§ Directive
Please render the text of every entry below as a JSON list of strings, one string per line, leaving out blank lines and the pictures themselves.
********
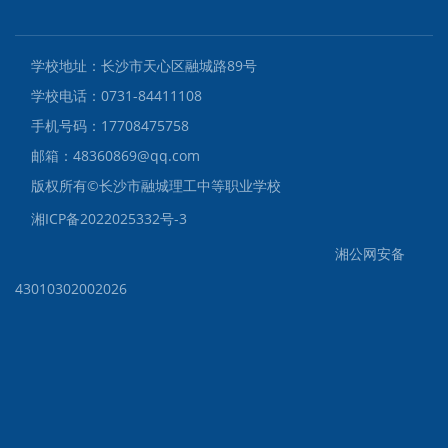
学校地址：长沙市天心区融城路89号
学校电话：0731-84411108
手机号码：17708475758
邮箱：48360869@qq.com
版权所有©️长沙市融城理工中等职业学校
湘ICP备2022025332号-3
湘公网安备
43010302002026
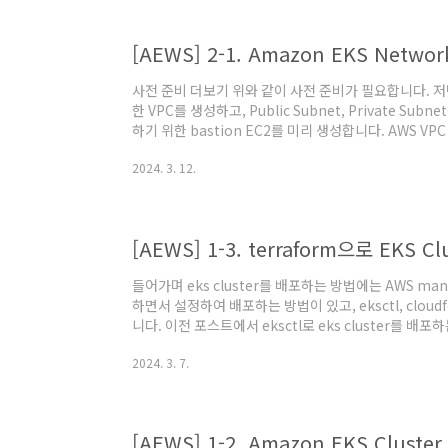
pod가 띄어져 있습니다. node별 ENI 확인..
[AEWS] 2-1. Amazon EKS Network
사전 준비 더보기 위와 같이 사전 준비가 필요합니다. 저
한 VPC를 생성하고, Public Subnet, Private Sub
하기 위한 bastion EC2를 미리 생성합니다. AWS VPC 
컨테이너 네트워킹을 위한 플러그인 기반의 표준입니다.
2024. 3. 12.
스를 연결하는 방법을 정의하며, 컨테이너가 네트워크에 
소 할당 등의 작업을 처리합니다. 즉, CNI는 Container 
테이너와 네트워크 네임스페이스를 연결하는 방법이며, 
[AEWS] 1-3. terraform으로 EKS 
들어가며 eks cluster를 배포하는 방법에는 AWS ma
하면서 설정하여 배포하는 방법이 있고, eksctl, cloudfo
니다. 이전 포스트에서 eksctl로 eks cluster를 
쓰는 IaC인 terraform을 통해 배포해보자! 싶은 
2024. 3. 7.
terraform 설치 먼저 테라폼을 설치해보겠습니다. Am
어로 설치해줍니다. 만약 다른 OS라면 공식문서를 참고해보세요!
utils sudo yum-config-manager --add-repo htt..
[AEWS] 1-2. Amazon EKS Cluste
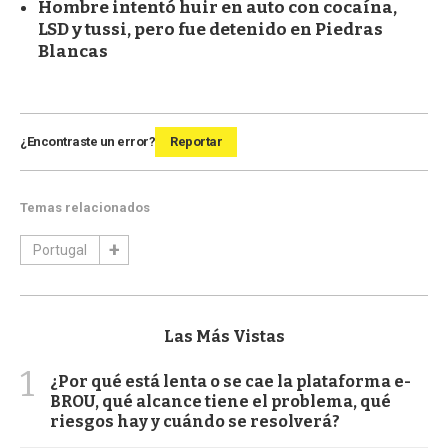
Hombre intentó huir en auto con cocaína,
LSD y tussi, pero fue detenido en Piedras
Blancas
¿Encontraste un error?
Reportar
Temas relacionados
Portugal
Las Más Vistas
1
¿Por qué está lenta o se cae la plataforma e-
BROU, qué alcance tiene el problema, qué
riesgos hay y cuándo se resolverá?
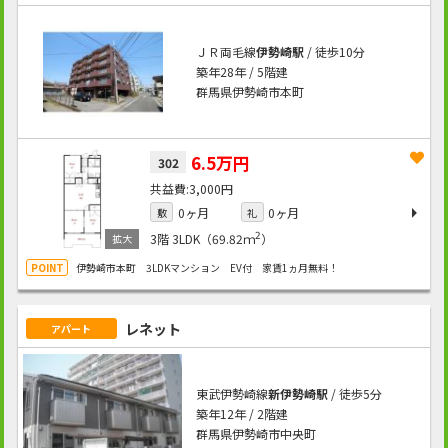
ＪＲ両毛線
伊勢崎駅
/ 徒歩10分
築年28年 / 5階建
群馬県伊勢崎市本町
6.5万円
302
3,000円
0ヶ月
0ヶ月
敷
礼
2
3階
3LDK（69.82ｍ
）
伊勢崎市本町 3LDKマンション EV付 家賃1ヵ月無料！
レネット
アパート
東武伊勢崎線
新伊勢崎駅
/ 徒歩5分
築年12年 / 2階建
群馬県伊勢崎市中央町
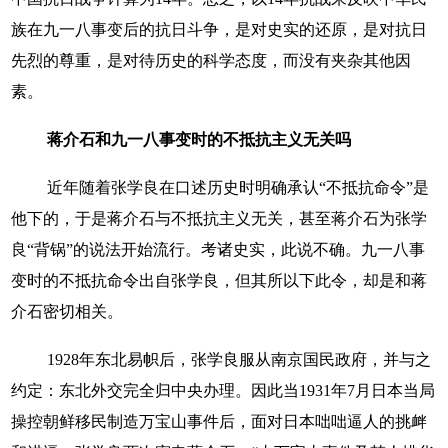
族在九一八事变后的抗日斗争，是对史实的还原，是对抗日
先烈的尊重，是对待历史的科学态度，而没有夹杂其他因
素。
蒋介石和九一八事变时的不抵抗主义无关吗
近年随着张学良在口述历史时明确承认“不抵抗命令”是
他下的，于是蒋介石与不抵抗主义无关，甚至蒋介石为张学
良“背锅”的说法开始流行。考诸史实，此说不确。九一八事
变时的不抵抗命令出自张学良，但其所以下此令，却是和蒋
介石密切相关。
1928年东北易帜后，张学良服从南京国民政府，并与之
约定：东北外交完全归中央办理。因此当1931年7月日本当局
操控朝鲜移民制造万宝山事件后，面对日本咄咄逼人的挑衅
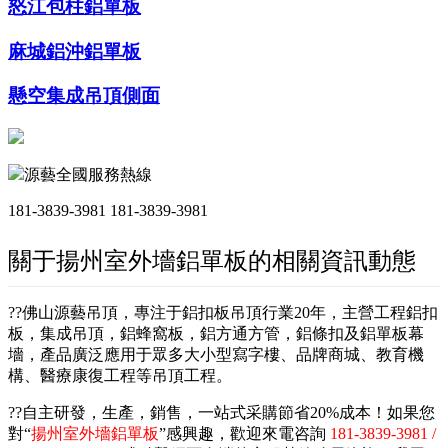
怒江包柱鋁單板
麻城鋁沖鋁單板
懸空集成吊頂側面
源藝全國服務熱線
181-3839-3981
181-3839-3981
關于揚州室外墻鋁單板的相關資訊動態
??佛山源藝吊頂，專注于鋁扣板吊頂行業20年，主營工程鋁扣
板，集成吊頂，鋁蜂窩板，鋁方通方管，鋁條扣及鋁單板幕
墻，產品廣泛應用于眾多大小型寫字樓、品牌商城、教育機
構、醫療康復工程等吊頂工程。
??自主研發，生產，銷售，一站式采購節省20%成本！如果您
對“
揚州室外墻鋁單板
”感興趣，歡迎來電咨詢
181-3839-3981 /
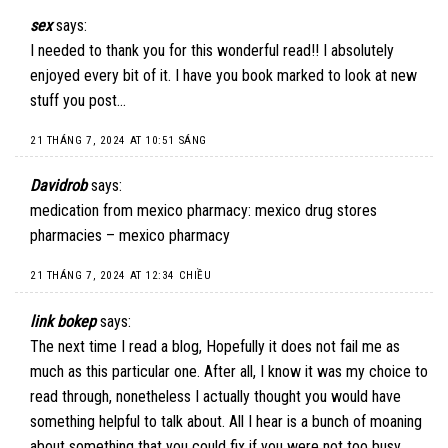
sex
says:
I needed to thank you for this wonderful read!! I absolutely
enjoyed every bit of it. I have you book marked to look at new
stuff you post…
21 THÁNG 7, 2024 AT 10:51 SÁNG
Davidrob
says:
medication from mexico pharmacy:
mexico drug stores
pharmacies
– mexico pharmacy
21 THÁNG 7, 2024 AT 12:34 CHIỀU
link bokep
says:
The next time I read a blog, Hopefully it does not fail me as
much as this particular one. After all, I know it was my choice to
read through, nonetheless I actually thought you would have
something helpful to talk about. All I hear is a bunch of moaning
about something that you could fix if you were not too busy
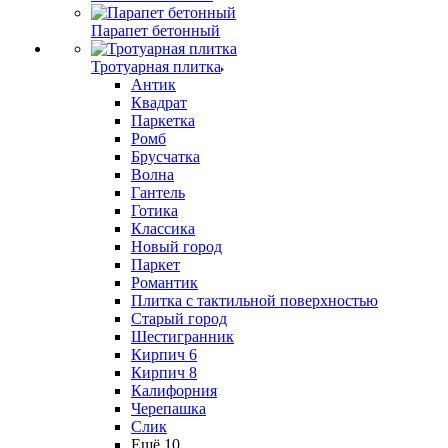
Парапет бетонный
Тротуарная плитка
Антик
Квадрат
Паркетка
Ромб
Брусчатка
Волна
Гантель
Готика
Классика
Новый город
Паркет
Романтик
Плитка с тактильной поверхностью
Старый город
Шестигранник
Кирпич 6
Кирпич 8
Калифорния
Черепашка
Слик
Ещё 10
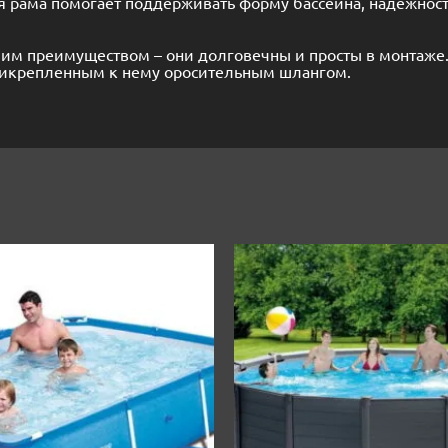
ная рама помогает поддерживать форму бассейна, надежнос
м преимуществом – они долговечны и просты в монтаже. В
прикрепленным к нему оросительным шлангом.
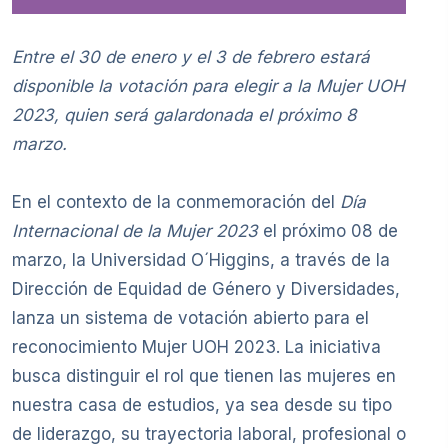
Entre el 30 de enero y el 3 de febrero estará
disponible la votación para elegir a la Mujer UOH
2023, quien será galardonada el próximo 8
marzo.
En el contexto de la conmemoración del
Día
Internacional de la Mujer 2023
el próximo 08 de
marzo, la Universidad O´Higgins, a través de la
Dirección de Equidad de Género y Diversidades,
lanza un sistema de votación abierto para el
reconocimiento Mujer UOH 2023. La iniciativa
busca distinguir el rol que tienen las mujeres en
nuestra casa de estudios, ya sea desde su tipo
de liderazgo, su trayectoria laboral, profesional o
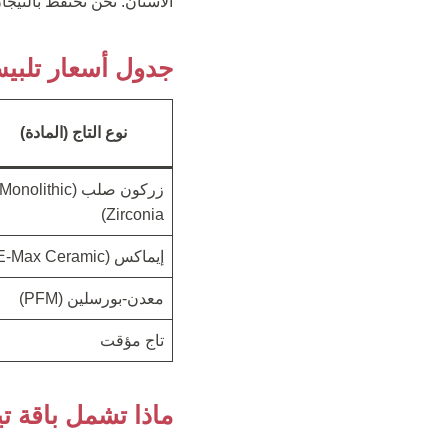
الأسنان. نحن نحتفظ بالتيجا
جدول أسعار تلبيس ا
نوع التاج (المادة)
زركون صلب (Monolithic
Zirconia)
إيماكس (E-Max Ceramic)
معدن-بورسلين (PFM)
تاج مؤقت
ماذا تشمل باقة ت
********
§ Solution to this task
[
  "学校地址：长沙市天心区融城路89号",
  "学校电话：0731-84411108",
  "手机号码：17708475758",
  "邮箱：48360869@qq.com",
  "版权所有©️长沙市融城理工中等职业学校",
  "湘ICP备2022025332号-3",
  "湘公网安备",
  "43010302002026",
  "pod가 띄어져 있습니다. node별 ENI 확인..",
  "[AEWS] 2-1. Amazon EKS Network",
  "사전 준비 더보기 위와 같이 사전 준비가 필요합니다. 저",
  "한 VPC를 생성하고, Public Subnet, Private Sub",
  "하기 위한 bastion EC2를 미리 생성합니다. AWS VPC ",
  "컨테이너 네트워킹을 위한 플러그인 기반의 표준입니다.",
  "2024. 3. 12.",
  "스를 연결하는 방법을 정의하며, 컨테이너가 네트워크에 ",
  "소 할당 등의 작업을 처리합니다. 즉, CNI는 Container ",
  "테이너와 네트워크 네임스페이스를 연결하는 방법이며, ",
  "[AEWS] 1-3. terraform으로 EKS ",
  "들어가며 eks cluster를 배포하는 방법에는 AWS ma",
  "하면서 설정하여 배포하는 방법이 있고, eksctl, cloudfo",
  "니다. 이전 포스트에서 eksctl로 eks cluster를 ",
  "쓰는 IaC인 terraform을 통해 배포해보자! 싶은 ",
  "2024. 3. 7.",
  "terraform 설치 먼저 테라폼을 설치해보겠습니다. Am",
  "어로 설치해줍니다. 만약 다른 OS라면 공식문서를 참고해보세요!",
  "utils sudo yum-config-manager --add-repo htt..",
  "[AEWS] 1-2. Amazon EKS Cluste",
  "Hombre intentó huir en auto con cocaína,",
  "LSD y tussi, pero fue detenido en Piedras",
  "Blancas",
  "¿Encontraste un error?",
  "Reportar",
  "Temas relacionados",
  "Portugal",
  "Las Más Vistas",
  "1",
  "¿Por qué está lenta o se cae la plataforma e-",
  "BROU, qué alcance tiene el problema, qué",
  "riesgos hay y cuándo se resolverá?",
  "ＪＲ両毛線",
  "伊勢崎駅",
  "/ 徒歩10分",
  "築年28年 / 5階建",
  "群馬県伊勢崎市本町",
  "6.5万円",
  "302",
  "3,000円",
  "0ヶ月",
  "0ヶ月",
  "敷",
  "礼",
  "2",
  "3階",
  "3LDK（69.82ｍ",
  "）",
  "伊勢崎市本町 3LDKマンション EV付 家賃1ヵ月無料！",
  "レネット",
  "アパート",
  "東武伊勢崎線",
  "新伊勢崎駅",
  "/ 徒歩5分",
  "築年12年 / 2階建",
  "群馬県伊勢崎市中央町",
  "族在九一八事变后的抗日斗争，是对史实的还原，是对抗日",
  "先烈的尊重，是对待历史的科学态度，而没有夹杂其他因",
  "素。",
  "蒋介石和九一八事变时的不抵抗主义无关吗",
  "近年随着张学良在口述历史时明确承认“不抵抗命令”是",
  "他下的，于是蒋介石与不抵抗主义无关，甚至蒋介石为张学",
  "良“背锅”的说法开始流行。考诸史实，此说不确。九一八事",
  "变时的不抵抗命令出自张学良，但其所以下此令，却是和蒋",
  "介石密切相关。",
  "1928年东北易帜后，张学良服从南京国民政府，并与之",
  "约定：东北外交完全归中央办理。因此当1931年7月日本当局",
  "操控朝鲜移民制造万宝山事件后，面对日本咄咄逼人的挑衅",
  "怒江包柱鋁單板",
  "麻城鋁沖鋁單板",
  "懸空集成吊頂側面",
  "源藝全國服務熱線",
  "181-3839-3981",
  "181-3839-3981",
  "關于揚州室外墻鋁單板的相關資訊動態",
  "??佛山源藝吊頂，專注于鋁扣板吊頂行業20年，主營工程鋁扣",
  "板，集成吊頂，鋁蜂窩板，鋁方通方管，鋁條扣及鋁單板幕",
  "墻，產品廣泛應用于眾多大小型寫字樓、品牌商城、教育機",
  "構、醫療康復工程等吊頂工程。",
  "??自主研發，生產，銷售，一站式采購節省20%成本！如果您",
  "對“",
  "揚州室外墻鋁單板",
  "”感興趣，歡迎來電咨詢",
  "181-3839-3981 /",
  "sex",
  "says:",
  "I needed to thank you for this wonderful read!! I absolutely",
  "enjoyed every bit of it. I have you book marked to look at new",
  "stuff you post…",
  "21 THÁNG 7, 2024 AT 10:51 SÁNG",
  "Davidrob",
  "says:",
  "medication from mexico pharmacy:",
  "mexico drug stores",
  "pharmacies",
  "– mexico pharmacy",
  "21 THÁNG 7, 2024 AT 12:34 CHIỀU",
  "link bokep",
  "says:",
  "The next time I read a blog, Hopefully it does not fail me as",
  "much as this particular one. After all, I know it was my choice to",
  "read through, nonetheless I actually thought you would have",
  "something helpful to talk about. All I hear is a bunch of moaning",
  "about something that you could fix if you were not too busy",
  "Парапет бетонный",
  "Тротуарная плитка",
  "Антик",
  "Квадрат",
  "Паркетка",
  "Ромб",
  "Брусчатка",
  "Волна",
  "Гантель",
  "Готика",
  "Классика",
  "Новый город",
  "Паркет",
  "Романтик",
  "Плитка с тактильной поверхностью",
  "Старый город",
  "Шестигранник",
  "Кирпич 6",
  "Кирпич 8",
  "Калифорния",
  "Черепашка",
  "Слик",
  "Ещё 10",
  "ная рама помогает поддерживать форму бассейна, надежнос",
  "м преимуществом – они долговечны и просты в монтаже. В",
  "прикрепленным к нему оросительным шлангом.",
  "Entre el 30 de enero y el 3 de febrero estará",
  "disponible la votación para elegir a la Mujer UOH",
  "2023, quien será galardonada el próximo 8",
  "marzo.",
  "En el contexto de la conmemoración del",
  "Día",
  "Internacional de la Mujer 2023",
  "el próximo 08 de",
  "marzo, la Universidad O´Higgins, a través de la",
  "Dirección de Equidad de Género y Diversidades,",
  "lanza un sistema de votación abierto para el",
  "reconocimiento Mujer UOH 2023. La iniciativa",
  "busca distinguir el rol que tienen las mujeres en",
  "nuestra casa de estudios, ya sea desde su tipo",
  "de liderazgo, su trayectoria laboral, profesional o",
  "الأسنان. نحن نحتفظ بالتيجا",
  "جدول أسعار تلبيس ا",
  "نوع التاج (المادة)",
  "زركون صلب (Monolithic",
  "Zirconia)",
  "إيماكس (E-Max Ceramic)",
  "معدن-بورسلين (PFM)",
  "تاج مؤقت",
  "ماذا تشمل باقة ت"
]